10.1 XAI in few-shot learning for remote sensing

Most XAI methods for classification tasks are post-hoc, which cannot be incorporated into the model structure during training. Back-propagation (Chattopadhay et al. 2018; Selvaraju et al. 2017; Shrikumar et al. 2017; Wang et al. 2020) and perturbation-based methods (Schulz et al. 2020) are commonly used in XAI for classification tasks. However, few works have been carried out on XAI for few-shot learning tasks. Initial work has explored techniques like attention maps and feature visualization to provide insights into few-shot model predictions for remote sensing tasks (Liu 2022). Recently, a new type of XAI called SCOUTER (Li et al. 2021b) has been proposed, in which the self-attention mechanism are applied to the classifier. This method extracts discriminant attentions for each category in the training phase, allowing the classification results to be explainable. Such techniques can provide valuable insights into the decision-making process of few-shot classification models, increasing transparency and accountability, which is particularly important in remote sensing due to the high cost of acquiring and processing remote sensing data. In another recent work Wang et al. (2022a), a new approach to few-shot learning for image classification has been proposed that uses visual representations from a backbone model and weights generated by an explainable classifier. A minimum number of distinguishable features are incorporated into the weighted representations, and the visualized weights provide an informative hint for the few-shot learning process. Finally, a discriminator compares the representations of each pair of images in the support and query set, and pairs yielding the highest scores determined the classification results. This approach, when applied onto three mainstream datasets, achieved good accuracy and satisfactory explainability.

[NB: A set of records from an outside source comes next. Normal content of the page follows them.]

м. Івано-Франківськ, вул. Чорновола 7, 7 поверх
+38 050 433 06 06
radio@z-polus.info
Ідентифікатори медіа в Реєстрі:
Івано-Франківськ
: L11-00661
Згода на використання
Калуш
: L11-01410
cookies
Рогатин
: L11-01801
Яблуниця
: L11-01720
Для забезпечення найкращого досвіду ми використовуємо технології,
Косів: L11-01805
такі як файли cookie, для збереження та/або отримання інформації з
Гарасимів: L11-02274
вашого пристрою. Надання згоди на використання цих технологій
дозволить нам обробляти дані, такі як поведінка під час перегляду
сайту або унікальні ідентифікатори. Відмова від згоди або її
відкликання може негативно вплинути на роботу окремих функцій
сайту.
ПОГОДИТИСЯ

11 Conclusions and future directions

In this comprehensive review, we provided a comprehensive analysis of recent few-shot learning techniques for remote sensing across various data types and platforms. Compared to previous reviews (Sun et al. 2021), we expanded the scope to include UAV-based datasets. Our quantitative experiments demonstrated the potential of few-shot methods on various remote sensing datasets. We also emphasized the growing importance of XAI to increase model transparency and trustworthiness.

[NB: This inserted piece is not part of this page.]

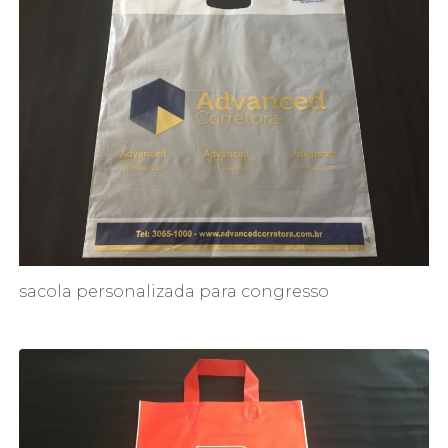
sacola personalizada para congresso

While progress has been made, ample opportunities remain to advance few-shot learning for remote sensing. Future research could explore tailored few-shot approaches for UAV data that account for unique image characteristics and onboard computational constraints. Vision transformer architectures could also be investigated for few-shot classification of very high-resolution remote sensing data. A key challenge is reducing the performance discrepancy between aerial and satellite platforms. Developing flexible techniques that handle diverse data effectively is an open problem that warrants further investigation.

On the XAI front, further work is needed to address issues unique to remote sensing like scarce labeled data, complex earth systems, and integrating domain knowledge into models. Techniques tailored for few-shot learning specifically could benefit from more research into explainable feature extraction and decision making. Explainability methods that provide feature-level and decision-level transparency without sacrificing too much accuracy or efficiency are needed. There is also potential to apply few-shot learning and XAI to new remote sensing problems like object detection, semantic segmentation, and anomaly monitoring.

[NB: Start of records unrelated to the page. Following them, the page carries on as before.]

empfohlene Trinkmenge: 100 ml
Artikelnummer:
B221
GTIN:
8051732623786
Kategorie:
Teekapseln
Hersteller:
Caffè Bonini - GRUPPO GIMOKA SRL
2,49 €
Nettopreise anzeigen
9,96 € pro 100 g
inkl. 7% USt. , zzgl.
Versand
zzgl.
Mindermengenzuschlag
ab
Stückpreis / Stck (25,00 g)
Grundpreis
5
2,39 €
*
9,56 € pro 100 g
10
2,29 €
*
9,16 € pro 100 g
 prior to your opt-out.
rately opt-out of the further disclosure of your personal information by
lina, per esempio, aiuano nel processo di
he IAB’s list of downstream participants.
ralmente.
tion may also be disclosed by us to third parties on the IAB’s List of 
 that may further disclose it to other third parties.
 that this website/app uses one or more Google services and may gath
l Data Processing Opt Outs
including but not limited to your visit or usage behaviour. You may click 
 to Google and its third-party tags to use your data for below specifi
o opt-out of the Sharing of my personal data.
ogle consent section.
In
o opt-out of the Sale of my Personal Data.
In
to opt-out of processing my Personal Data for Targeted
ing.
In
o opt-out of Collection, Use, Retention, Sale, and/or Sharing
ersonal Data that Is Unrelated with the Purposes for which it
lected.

To end, few-shot learning shows increasing promise for efficient and accurate analysis of remote sensing data at scale. Integrating XAI can further improve model transparency, trust, and adoption by providing human-understandable explanations. While progress has been made, ample challenges and opportunities remain to realize the full potential of few-shot learning and XAI across the diverse and rapidly evolving remote sensing application landscape. Advances in these interconnected fields can pave the way for remote sensing systems that learn quickly from limited data while remaining transparent, accountable, and fair.